I’m posting this Valentine’s Day fundraiser a bit early because I want to be sure you have plenty of time to make all of the arrangements. I know you’ll enjoy this project. Not only does it raise a bit of money, but it also adds fun to Valentine’s Day for residents and staff.
Here’s how to do a rose sale:
- Simply take a bud vase, add two beautiful roses and a spray of baby’s breath, then finish it off with a pretty ribbon. The arrangements are pre-ordered and delivered to residents in the morning on Valentine’s Day.
- Send notices to your resident’s family members about 3 weeks in advance. Set a date by which the orders need to be placed and pre-paid. Include an opportunity to write a brief message to include with the gift. Also, be sure to describe the special project the money is going toward.
- I hesitate to tell you how much to charge for the roses because prices vary so much around the country. You’ll need to charge enough to make it worth your time, but not so much that nobody wants to buy them.
- Be sure you get high-quality flowers. It’s not worth getting them at a low price if the flowers begin to die in a couple of days. Check out reviews on floral shops, grocery stores, and big box stores.
- Always order several more roses than you actually need. This allows for breakage or other problems. If you end up with leftover roses, you can always sell them on Valentine’s Day.
- If you plan your sale a few months in advance you can get your vases at no cost by asking businesses to save them for you. We’ve had good luck getting bud vases from churches and funeral homes. We also save any vases our residents no longer want. If you’re short on time, thrift stores are a great place to buy vases at a minimum cost. You can also send out a plea on social media asking for donations. We always run the vases through a dishwasher prior to using them for the sale.
- Find someone with pretty handwriting to write a personal message on a card to go with each gift of roses.
- We find it works best to put the flower arrangements together on the afternoon of the 13th, then leave them in the cooler overnight. This allows extra time to correct any problems you encounter.

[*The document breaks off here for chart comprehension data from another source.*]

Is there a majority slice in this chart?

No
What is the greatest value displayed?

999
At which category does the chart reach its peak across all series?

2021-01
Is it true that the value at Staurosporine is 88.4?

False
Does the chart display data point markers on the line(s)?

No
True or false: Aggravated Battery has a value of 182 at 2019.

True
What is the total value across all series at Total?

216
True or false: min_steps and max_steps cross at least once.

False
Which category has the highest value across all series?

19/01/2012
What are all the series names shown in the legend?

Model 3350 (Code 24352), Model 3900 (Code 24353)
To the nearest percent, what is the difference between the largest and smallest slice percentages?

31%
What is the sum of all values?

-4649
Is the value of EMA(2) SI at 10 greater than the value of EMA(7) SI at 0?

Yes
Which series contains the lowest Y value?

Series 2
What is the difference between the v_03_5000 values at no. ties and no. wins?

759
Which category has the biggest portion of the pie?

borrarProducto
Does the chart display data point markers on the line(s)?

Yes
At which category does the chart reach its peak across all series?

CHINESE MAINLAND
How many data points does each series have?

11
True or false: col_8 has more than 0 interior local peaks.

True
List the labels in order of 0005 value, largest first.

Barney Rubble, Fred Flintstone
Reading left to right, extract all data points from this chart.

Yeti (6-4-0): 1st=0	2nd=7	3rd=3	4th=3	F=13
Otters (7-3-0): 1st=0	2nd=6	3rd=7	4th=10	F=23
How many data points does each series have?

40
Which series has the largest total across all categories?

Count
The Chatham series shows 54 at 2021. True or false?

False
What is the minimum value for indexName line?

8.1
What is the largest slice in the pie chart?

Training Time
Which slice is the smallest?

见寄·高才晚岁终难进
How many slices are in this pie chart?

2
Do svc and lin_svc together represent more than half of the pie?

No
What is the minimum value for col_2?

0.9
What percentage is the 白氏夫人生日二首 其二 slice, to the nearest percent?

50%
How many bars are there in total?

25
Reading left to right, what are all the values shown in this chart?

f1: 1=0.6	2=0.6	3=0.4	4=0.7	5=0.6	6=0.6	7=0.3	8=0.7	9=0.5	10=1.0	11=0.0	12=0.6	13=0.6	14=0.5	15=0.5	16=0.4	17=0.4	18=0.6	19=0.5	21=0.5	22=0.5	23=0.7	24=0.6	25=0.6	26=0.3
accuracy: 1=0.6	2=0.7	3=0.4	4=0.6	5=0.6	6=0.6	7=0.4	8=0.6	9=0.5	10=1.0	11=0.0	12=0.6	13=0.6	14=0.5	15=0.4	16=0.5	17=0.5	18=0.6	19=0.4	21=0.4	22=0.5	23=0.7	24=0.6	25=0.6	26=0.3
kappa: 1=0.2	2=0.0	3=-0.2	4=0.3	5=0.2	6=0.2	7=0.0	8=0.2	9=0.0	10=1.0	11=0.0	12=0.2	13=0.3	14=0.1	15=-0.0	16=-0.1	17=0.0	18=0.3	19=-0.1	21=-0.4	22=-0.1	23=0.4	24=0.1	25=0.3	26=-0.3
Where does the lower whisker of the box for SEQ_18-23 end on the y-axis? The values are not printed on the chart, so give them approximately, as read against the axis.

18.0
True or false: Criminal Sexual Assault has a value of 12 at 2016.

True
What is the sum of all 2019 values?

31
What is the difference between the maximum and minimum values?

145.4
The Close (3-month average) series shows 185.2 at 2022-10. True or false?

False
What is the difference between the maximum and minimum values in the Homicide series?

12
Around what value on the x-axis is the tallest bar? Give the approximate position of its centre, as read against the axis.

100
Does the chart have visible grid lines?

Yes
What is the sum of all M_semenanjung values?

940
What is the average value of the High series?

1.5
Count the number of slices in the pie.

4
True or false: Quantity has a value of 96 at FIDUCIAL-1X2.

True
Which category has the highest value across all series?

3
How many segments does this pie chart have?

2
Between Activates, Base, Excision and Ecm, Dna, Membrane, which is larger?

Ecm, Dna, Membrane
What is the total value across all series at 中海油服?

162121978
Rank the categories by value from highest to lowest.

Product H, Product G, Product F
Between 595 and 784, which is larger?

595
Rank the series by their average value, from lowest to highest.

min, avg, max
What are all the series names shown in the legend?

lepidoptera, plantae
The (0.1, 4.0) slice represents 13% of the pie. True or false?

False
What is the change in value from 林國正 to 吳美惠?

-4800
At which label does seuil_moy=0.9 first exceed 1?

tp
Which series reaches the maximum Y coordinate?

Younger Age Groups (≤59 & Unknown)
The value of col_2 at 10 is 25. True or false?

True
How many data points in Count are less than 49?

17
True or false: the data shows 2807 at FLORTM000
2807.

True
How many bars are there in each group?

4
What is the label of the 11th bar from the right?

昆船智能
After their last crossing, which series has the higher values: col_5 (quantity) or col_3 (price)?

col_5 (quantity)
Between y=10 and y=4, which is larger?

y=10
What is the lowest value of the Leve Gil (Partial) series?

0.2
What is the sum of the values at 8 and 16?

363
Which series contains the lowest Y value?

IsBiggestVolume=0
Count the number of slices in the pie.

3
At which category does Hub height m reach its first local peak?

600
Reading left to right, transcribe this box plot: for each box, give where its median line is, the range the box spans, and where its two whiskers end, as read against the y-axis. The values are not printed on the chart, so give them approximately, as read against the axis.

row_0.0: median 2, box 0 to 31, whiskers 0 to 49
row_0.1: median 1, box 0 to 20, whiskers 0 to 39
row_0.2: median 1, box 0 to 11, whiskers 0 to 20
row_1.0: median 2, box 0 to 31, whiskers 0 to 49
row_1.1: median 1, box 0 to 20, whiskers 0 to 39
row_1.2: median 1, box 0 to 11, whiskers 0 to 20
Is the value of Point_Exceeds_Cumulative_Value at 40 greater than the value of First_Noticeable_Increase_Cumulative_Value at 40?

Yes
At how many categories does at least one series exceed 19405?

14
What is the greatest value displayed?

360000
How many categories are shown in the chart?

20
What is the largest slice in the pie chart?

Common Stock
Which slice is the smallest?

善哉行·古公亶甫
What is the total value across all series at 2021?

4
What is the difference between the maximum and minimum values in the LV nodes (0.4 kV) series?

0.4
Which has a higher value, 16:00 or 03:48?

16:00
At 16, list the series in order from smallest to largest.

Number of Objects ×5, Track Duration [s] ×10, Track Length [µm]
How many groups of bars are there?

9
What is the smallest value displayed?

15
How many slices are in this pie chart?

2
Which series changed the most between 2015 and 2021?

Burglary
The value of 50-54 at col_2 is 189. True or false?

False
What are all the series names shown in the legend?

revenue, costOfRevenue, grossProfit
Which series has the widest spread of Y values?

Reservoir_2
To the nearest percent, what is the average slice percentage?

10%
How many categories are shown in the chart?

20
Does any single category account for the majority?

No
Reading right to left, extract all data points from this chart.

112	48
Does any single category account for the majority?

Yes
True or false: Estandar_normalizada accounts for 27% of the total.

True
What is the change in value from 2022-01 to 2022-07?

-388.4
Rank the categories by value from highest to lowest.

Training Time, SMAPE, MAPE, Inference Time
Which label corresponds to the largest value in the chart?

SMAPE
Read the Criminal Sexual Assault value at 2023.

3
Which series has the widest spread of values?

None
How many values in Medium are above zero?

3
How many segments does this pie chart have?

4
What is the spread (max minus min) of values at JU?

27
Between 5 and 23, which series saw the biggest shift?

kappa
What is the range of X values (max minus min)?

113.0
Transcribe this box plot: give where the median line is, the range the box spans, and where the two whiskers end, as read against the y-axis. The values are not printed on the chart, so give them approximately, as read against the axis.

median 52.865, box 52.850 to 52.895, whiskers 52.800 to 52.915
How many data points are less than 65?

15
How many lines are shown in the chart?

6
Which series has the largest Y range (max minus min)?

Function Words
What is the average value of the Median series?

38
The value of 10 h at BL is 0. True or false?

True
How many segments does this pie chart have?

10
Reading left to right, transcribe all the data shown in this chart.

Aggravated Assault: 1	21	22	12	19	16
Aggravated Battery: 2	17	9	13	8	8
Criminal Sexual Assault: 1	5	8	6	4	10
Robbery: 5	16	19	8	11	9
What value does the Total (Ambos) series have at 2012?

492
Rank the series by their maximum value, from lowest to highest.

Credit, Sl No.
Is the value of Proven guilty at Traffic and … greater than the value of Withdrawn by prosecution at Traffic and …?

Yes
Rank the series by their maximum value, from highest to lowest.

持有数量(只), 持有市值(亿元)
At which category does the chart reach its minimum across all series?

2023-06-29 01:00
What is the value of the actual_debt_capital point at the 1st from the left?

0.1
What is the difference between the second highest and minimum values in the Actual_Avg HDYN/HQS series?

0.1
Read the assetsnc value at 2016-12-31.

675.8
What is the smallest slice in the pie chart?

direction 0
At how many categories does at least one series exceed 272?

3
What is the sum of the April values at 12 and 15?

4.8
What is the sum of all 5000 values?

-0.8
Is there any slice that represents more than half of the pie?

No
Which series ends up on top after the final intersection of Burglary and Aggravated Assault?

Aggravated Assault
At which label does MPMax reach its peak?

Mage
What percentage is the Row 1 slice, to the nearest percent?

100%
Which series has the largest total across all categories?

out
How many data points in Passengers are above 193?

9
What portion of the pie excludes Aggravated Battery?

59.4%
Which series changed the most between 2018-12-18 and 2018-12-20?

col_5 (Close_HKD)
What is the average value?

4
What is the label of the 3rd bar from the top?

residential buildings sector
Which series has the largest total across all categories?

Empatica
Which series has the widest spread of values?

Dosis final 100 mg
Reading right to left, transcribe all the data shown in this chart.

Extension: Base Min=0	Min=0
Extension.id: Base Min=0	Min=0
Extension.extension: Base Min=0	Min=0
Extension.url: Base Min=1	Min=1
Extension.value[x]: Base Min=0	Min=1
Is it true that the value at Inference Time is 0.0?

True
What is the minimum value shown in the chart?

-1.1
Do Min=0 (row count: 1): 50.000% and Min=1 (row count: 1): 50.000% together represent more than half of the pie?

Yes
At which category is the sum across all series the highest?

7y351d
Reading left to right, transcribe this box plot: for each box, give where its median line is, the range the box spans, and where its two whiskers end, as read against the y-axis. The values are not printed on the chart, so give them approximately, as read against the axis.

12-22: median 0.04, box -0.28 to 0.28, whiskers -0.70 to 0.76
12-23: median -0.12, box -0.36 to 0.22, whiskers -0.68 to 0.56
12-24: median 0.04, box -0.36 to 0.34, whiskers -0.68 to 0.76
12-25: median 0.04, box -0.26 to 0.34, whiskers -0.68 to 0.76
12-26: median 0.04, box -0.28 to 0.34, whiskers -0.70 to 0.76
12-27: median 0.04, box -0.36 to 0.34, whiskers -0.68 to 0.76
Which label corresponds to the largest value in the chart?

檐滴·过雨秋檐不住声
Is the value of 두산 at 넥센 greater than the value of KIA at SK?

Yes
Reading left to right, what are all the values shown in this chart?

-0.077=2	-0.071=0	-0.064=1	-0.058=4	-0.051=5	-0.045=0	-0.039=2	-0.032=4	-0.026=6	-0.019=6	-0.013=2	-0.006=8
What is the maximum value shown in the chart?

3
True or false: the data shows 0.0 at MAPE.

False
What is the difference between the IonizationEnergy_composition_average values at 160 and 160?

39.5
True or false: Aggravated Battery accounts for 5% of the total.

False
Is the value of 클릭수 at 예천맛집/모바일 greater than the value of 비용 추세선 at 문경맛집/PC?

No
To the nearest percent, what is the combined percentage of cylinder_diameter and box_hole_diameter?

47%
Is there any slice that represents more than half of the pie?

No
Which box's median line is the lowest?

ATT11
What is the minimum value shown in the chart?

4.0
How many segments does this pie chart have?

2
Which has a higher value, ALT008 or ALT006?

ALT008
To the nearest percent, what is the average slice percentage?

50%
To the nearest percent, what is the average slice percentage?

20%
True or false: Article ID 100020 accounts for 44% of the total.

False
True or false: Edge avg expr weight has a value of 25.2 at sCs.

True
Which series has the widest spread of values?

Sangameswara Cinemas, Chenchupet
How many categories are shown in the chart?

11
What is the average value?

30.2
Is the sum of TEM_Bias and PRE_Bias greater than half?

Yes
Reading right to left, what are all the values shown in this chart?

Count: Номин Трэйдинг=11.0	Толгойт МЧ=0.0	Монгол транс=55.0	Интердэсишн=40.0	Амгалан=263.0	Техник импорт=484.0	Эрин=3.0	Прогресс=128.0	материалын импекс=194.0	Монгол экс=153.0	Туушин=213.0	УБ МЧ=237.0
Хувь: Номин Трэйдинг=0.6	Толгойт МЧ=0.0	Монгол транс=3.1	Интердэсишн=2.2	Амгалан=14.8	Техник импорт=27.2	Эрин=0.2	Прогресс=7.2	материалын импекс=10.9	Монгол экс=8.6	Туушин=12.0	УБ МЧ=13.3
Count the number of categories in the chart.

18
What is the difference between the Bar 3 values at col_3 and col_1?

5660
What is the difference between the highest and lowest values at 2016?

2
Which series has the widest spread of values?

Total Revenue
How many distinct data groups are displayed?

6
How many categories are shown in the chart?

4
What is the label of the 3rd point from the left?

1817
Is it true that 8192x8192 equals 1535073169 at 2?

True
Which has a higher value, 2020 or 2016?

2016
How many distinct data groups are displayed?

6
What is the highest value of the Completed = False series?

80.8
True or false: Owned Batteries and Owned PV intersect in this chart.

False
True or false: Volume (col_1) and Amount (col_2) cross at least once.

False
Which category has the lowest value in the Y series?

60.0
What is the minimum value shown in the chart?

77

- You can also make up several small arrangements of roses to sell at the front desk on Valentine’s Day. Family members often purchase one on their way in to visit a resident. Staff and visitors also buy them on their way out to bring home to a special someone.
I can’t end this post without telling you a little story about one of the rose sales we held at our nursing homes several years ago. It was shortly after a new nurse joined our management team. Recently divorced, she and her son moved to our city from a small town in northern Minnesota.
I knew the transition was difficult for them. So I decided this was a good opportunity to do a little random act of kindness. After buying a vase of roses for her, I simply added an anonymous note letting her know how happy we were to have her on our team.
A short time later I met her in the hallway. She excitedly told me about the roses she found on her desk. Of course, she had no idea I was the one who left them there.
The nurse told me that back in her hometown, it was a tradition for her sister-in-law to bring her a rose every year on Valentine’s Day. She was thinking about this earlier in the day and was feeling sad because she knew there would be no rose this year. Then the vase of roses appeared on her desk.
This was a great reminder of the power of a random act of kindness. We never know when we’ll be given the opportunity to bless someone just when they need it the most.